Automatic PGO - Initial implementation (1/N)

Thu Sep 26 13:29:38 PDT 2013

On Thu, Sep 26, 2013 at 4:04 PM, Evan Cheng <evan.cheng at apple.com> wrote:
>
> On Sep 26, 2013, at 4:55 AM, Diego Novillo <dnovillo at google.com> wrote:
>
>> On Wed, Sep 25, 2013 at 8:54 PM, Evan Cheng <evan.cheng at apple.com> wrote:
>>
>>> Hmm. Scalar transformation seems *wrong* but you are right it can't an analysis pass. A couple of ideas:
>>>
>>> 1. Can we implement it not as a pass but a utility that clients can use?
>>> 2. Move it to lib/Transform/Instrumentation?
>>
>> One hard requirement for this feature is to be enabled as a regular
>> compiler option. Users are expecting this interface:
>>
>> $ clang -O2 -fauto-profile foo.cc -o foo
>>
>> (the actual name of the flag is irrelevant, of course)
>>
>> I am not sure what you mean by utility in the context of LLVM. Can I
>> implement utilities so that the above interface works?
>
> $ clang -O2 -fauto-profile foo.cc -o foo
>
> What does this do? Is it annotating the IR for one source file? Or is this producing an annotated executable? If it's the former, then I see your point.

The -fauto-profile option will read the profile information and emit
metadata in the IR for all the functions it sees in the translation
unit.  For example, if line 10 of function foo() was executed 10,000
times, all the IR instructions associated with line 10 will get the
annotation 'autoprofile.samples 10000' (or some such).

This information is then used by the analysis routines when computing
block and edge weights. Instructions that have a large fraction of
collected samples will automatically mark CFG paths as hot. The side
effect, then, is that the optimizers will be able to build more
accurate cost models, which translates to better optimization
decisions.

So, there is no instrumentation generated.  The profile information is
entirely generated by an external profiling source as the original
binary executed.

The whole auto profile optimization cycle looks like this:

1- Compile the application with minimal debug information (just line
tables should be fine) and the usual optimization flags.

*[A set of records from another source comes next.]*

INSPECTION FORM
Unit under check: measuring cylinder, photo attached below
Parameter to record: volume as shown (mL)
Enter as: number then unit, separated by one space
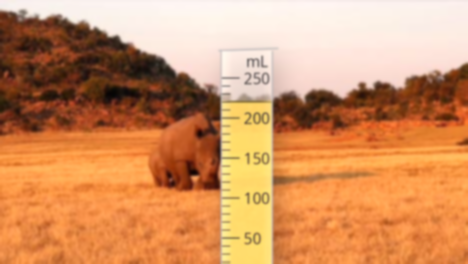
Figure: 220 mL
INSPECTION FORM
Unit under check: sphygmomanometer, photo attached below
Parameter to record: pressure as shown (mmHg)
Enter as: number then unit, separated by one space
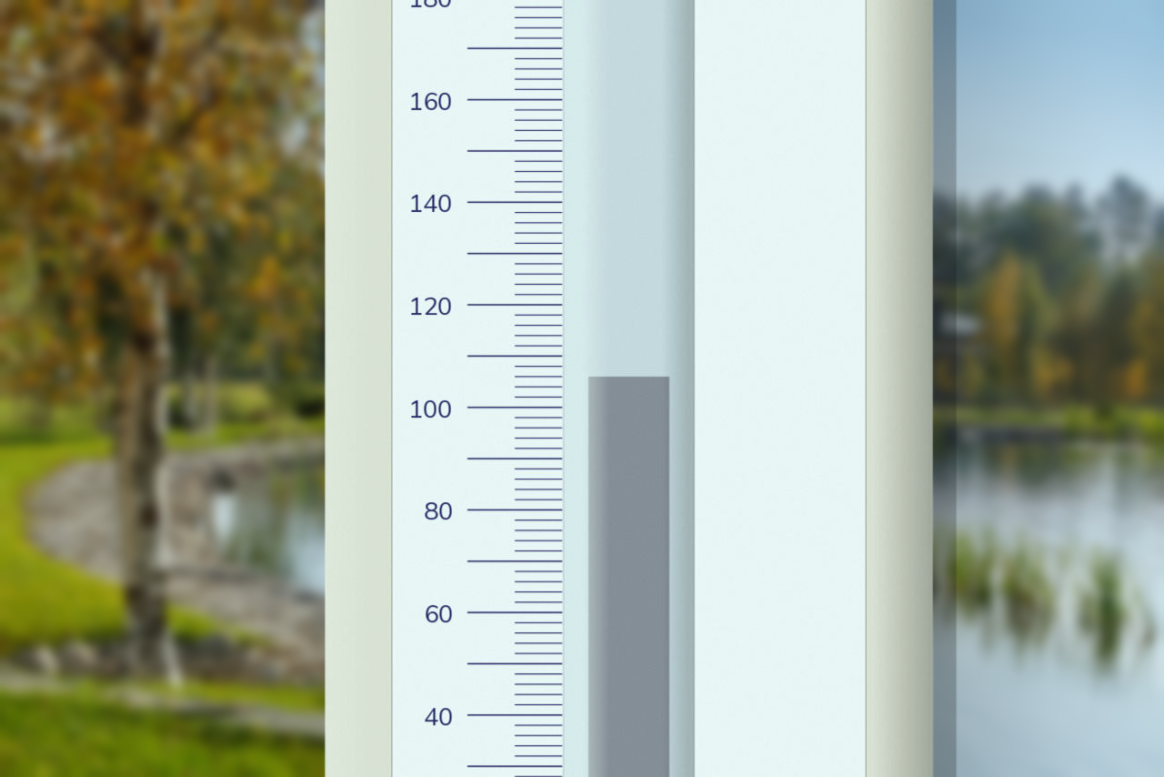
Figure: 106 mmHg
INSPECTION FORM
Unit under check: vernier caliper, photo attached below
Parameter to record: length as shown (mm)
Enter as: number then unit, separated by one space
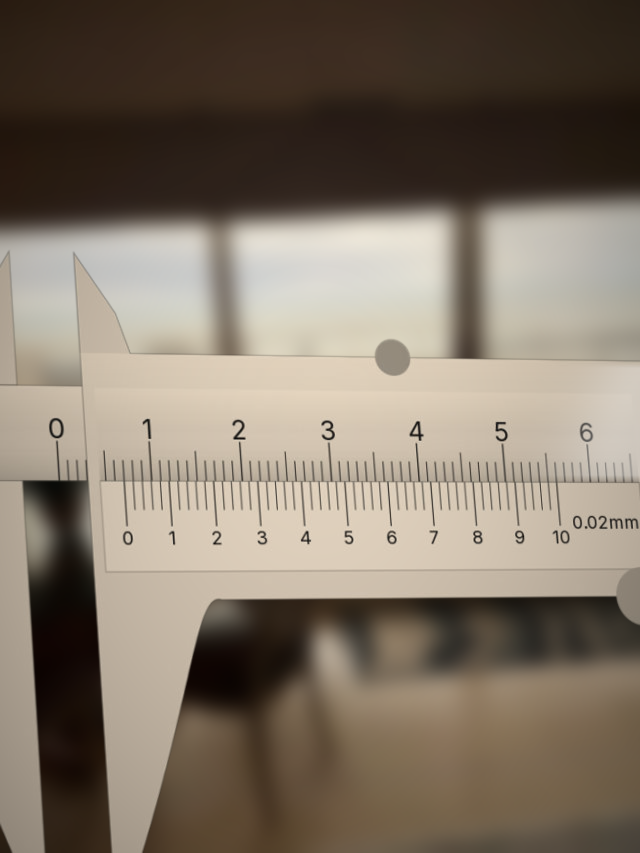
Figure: 7.0 mm
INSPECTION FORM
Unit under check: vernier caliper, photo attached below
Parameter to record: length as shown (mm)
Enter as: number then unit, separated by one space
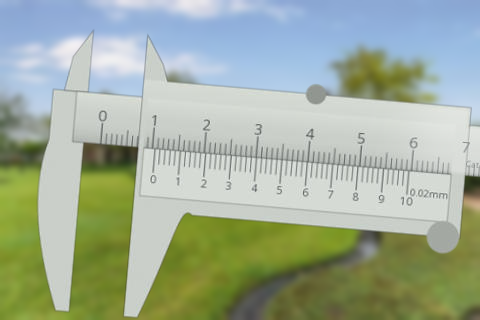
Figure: 10.5 mm
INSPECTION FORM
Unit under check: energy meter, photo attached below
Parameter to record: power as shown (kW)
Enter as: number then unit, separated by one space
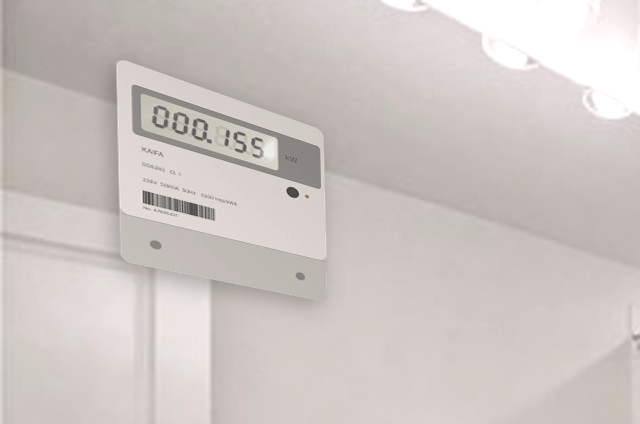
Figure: 0.155 kW
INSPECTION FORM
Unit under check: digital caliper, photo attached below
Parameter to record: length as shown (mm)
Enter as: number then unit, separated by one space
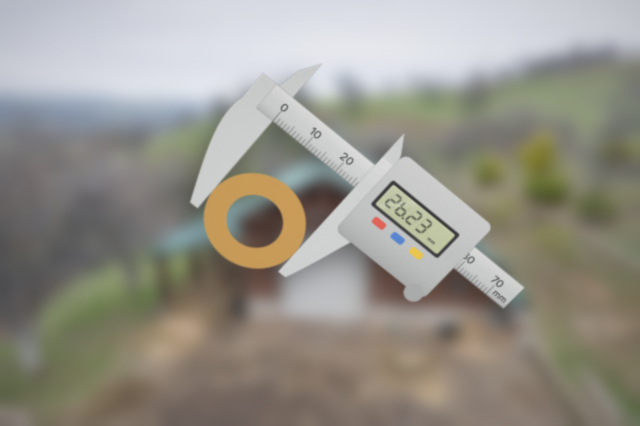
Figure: 26.23 mm
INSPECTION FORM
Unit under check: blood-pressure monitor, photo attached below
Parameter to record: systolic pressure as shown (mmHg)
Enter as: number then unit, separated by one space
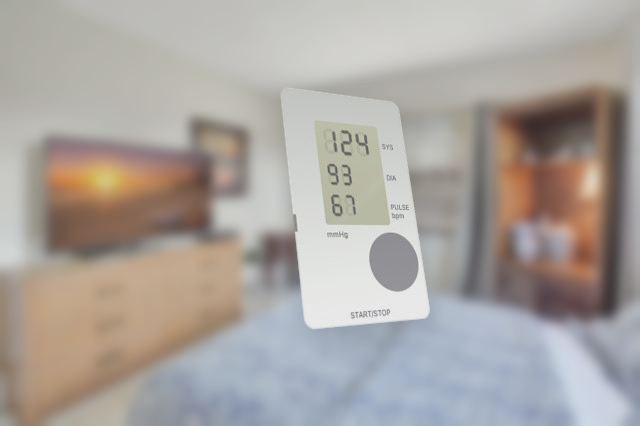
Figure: 124 mmHg
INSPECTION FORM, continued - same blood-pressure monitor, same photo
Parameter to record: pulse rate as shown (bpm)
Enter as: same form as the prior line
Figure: 67 bpm
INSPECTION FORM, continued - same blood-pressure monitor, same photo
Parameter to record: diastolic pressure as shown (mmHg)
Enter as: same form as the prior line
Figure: 93 mmHg
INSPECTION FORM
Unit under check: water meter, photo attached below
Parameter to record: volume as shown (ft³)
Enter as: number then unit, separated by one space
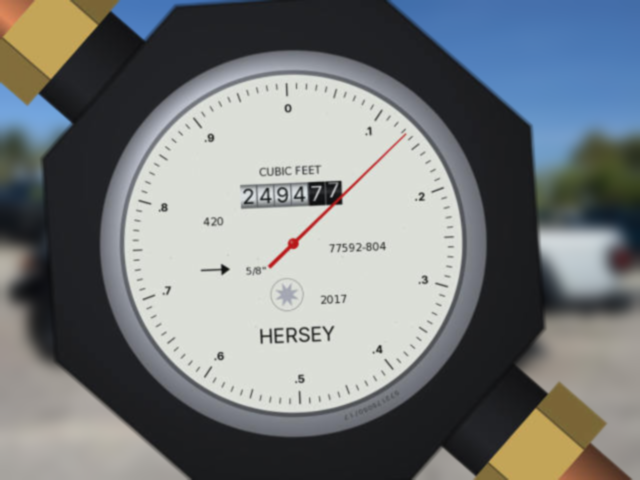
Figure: 249477.13 ft³
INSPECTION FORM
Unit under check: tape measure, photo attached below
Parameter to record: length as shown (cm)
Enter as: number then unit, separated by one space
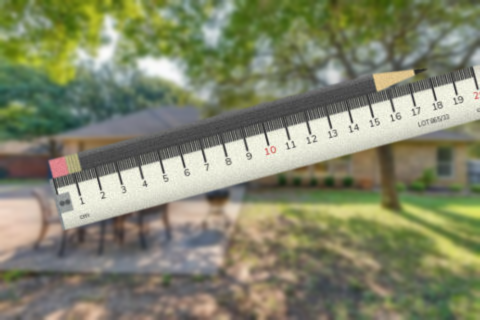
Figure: 18 cm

2- Run the binary in its production environment alongside a profiling
source (e.g., run it under perf or have oprofile enabled or ...
anything that produces profile info).

3- Run a tool that converts the external profile information into a
format that -fauto-profile understands. The current implementation
understands flat profiles like:

symbol table
2
_Z7computei
main
_Z7computei:230803:0:9
1: 0
2: 0
3: 3
4: 0
5: 10142
6: 9956
7: 69748
9: 5
10: 0
[ ...]

This, very simplistic, profile says that there were two functions
sampled: main and compute. In compute(), there were a total of
~231,000 samples.  Some of which were mapped to specific lines in the
function.  In particular, line 7 was sampled ~70,000 times.  That
makes it very hot wrt to the rest of the function.

Also note that there is some degree of lossiness in the profile. Not
all the samples were mapped to line numbers. That's OK, this method is
known to be lossy and produces inferior results to traditional
instrumentation.

4- Go back to #1, and add -fauto-profile to the build. The collected
samples get translated into IR annotations, which (in turn) affect the
analysis done to compute branch/edge weights and other analyses that
rely on execution frequency. This is where the benefits of the profile
information are incorporated into the optimization decisions.

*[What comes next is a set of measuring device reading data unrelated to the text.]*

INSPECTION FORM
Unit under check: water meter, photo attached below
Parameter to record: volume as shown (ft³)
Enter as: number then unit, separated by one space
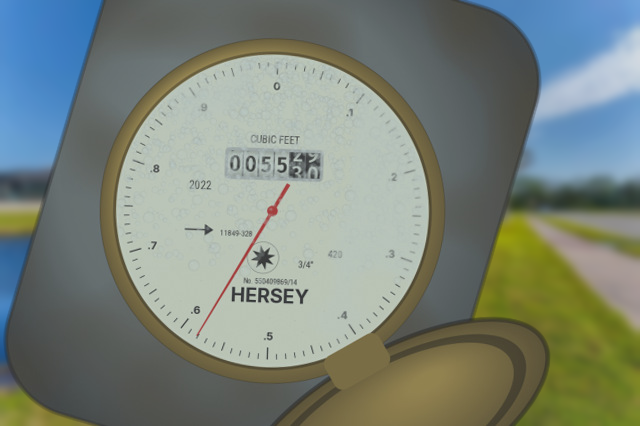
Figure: 5529.58 ft³
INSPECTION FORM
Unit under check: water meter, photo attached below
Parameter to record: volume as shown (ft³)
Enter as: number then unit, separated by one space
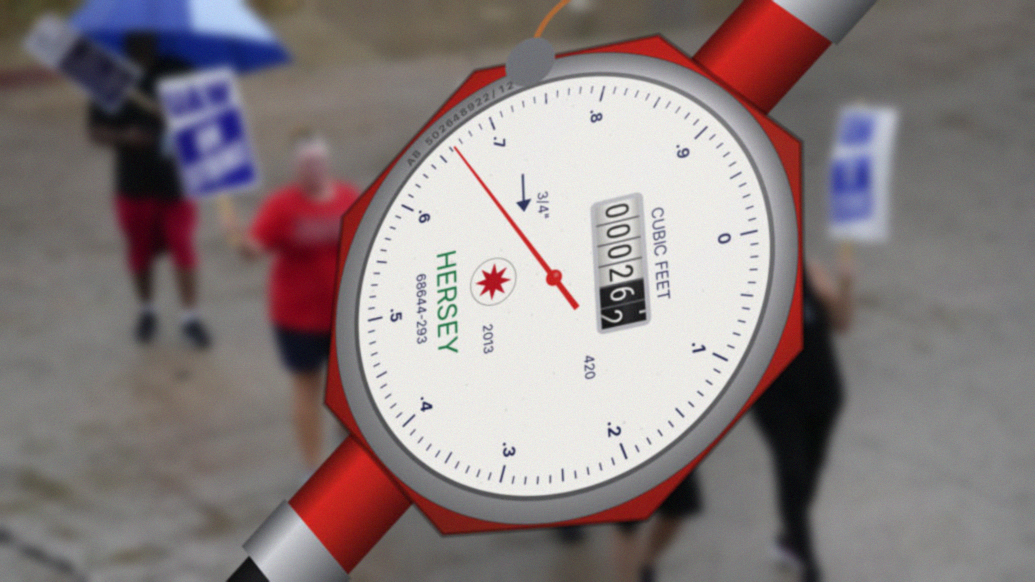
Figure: 261.66 ft³
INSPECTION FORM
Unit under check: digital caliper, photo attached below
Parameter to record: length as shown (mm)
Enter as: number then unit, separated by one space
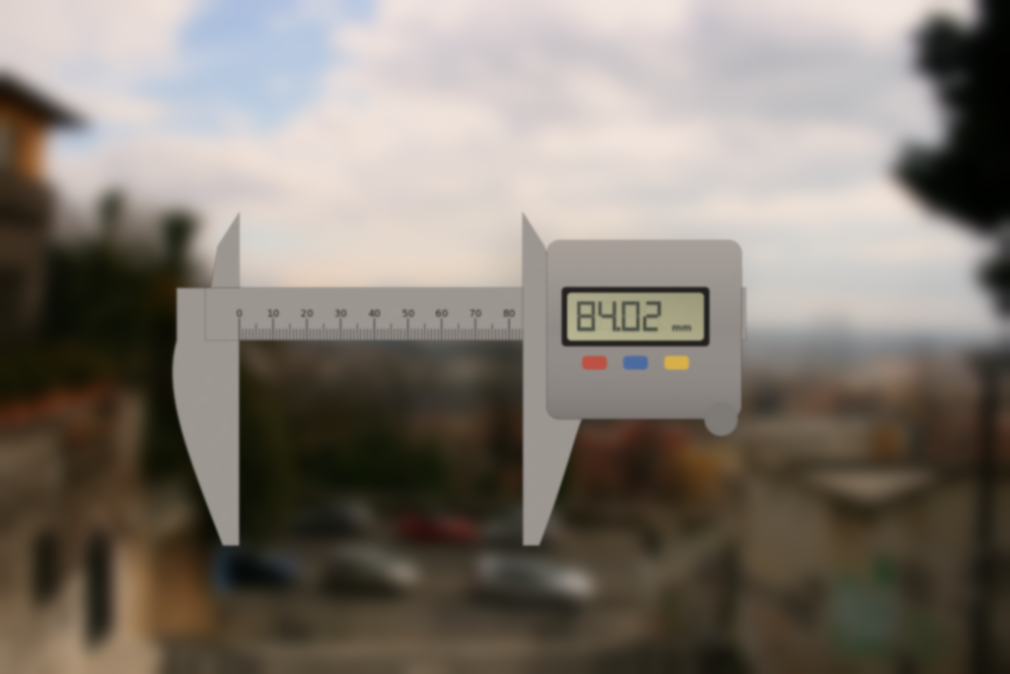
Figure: 84.02 mm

Steps #1 and #2 are the usual steps done during application
development. The auto profile framework adds step #3.

> I don't really have a strong opinion. It just seems a bit off to call this a scalar transformation pass since that term
> usually means some kind of optimization pass.

Sure. This pass does not perform an optimization in the traditional
sense. I'm indifferent to where we put it, as long as it can be
enabled with a compiler flag.

Thanks.  Diego.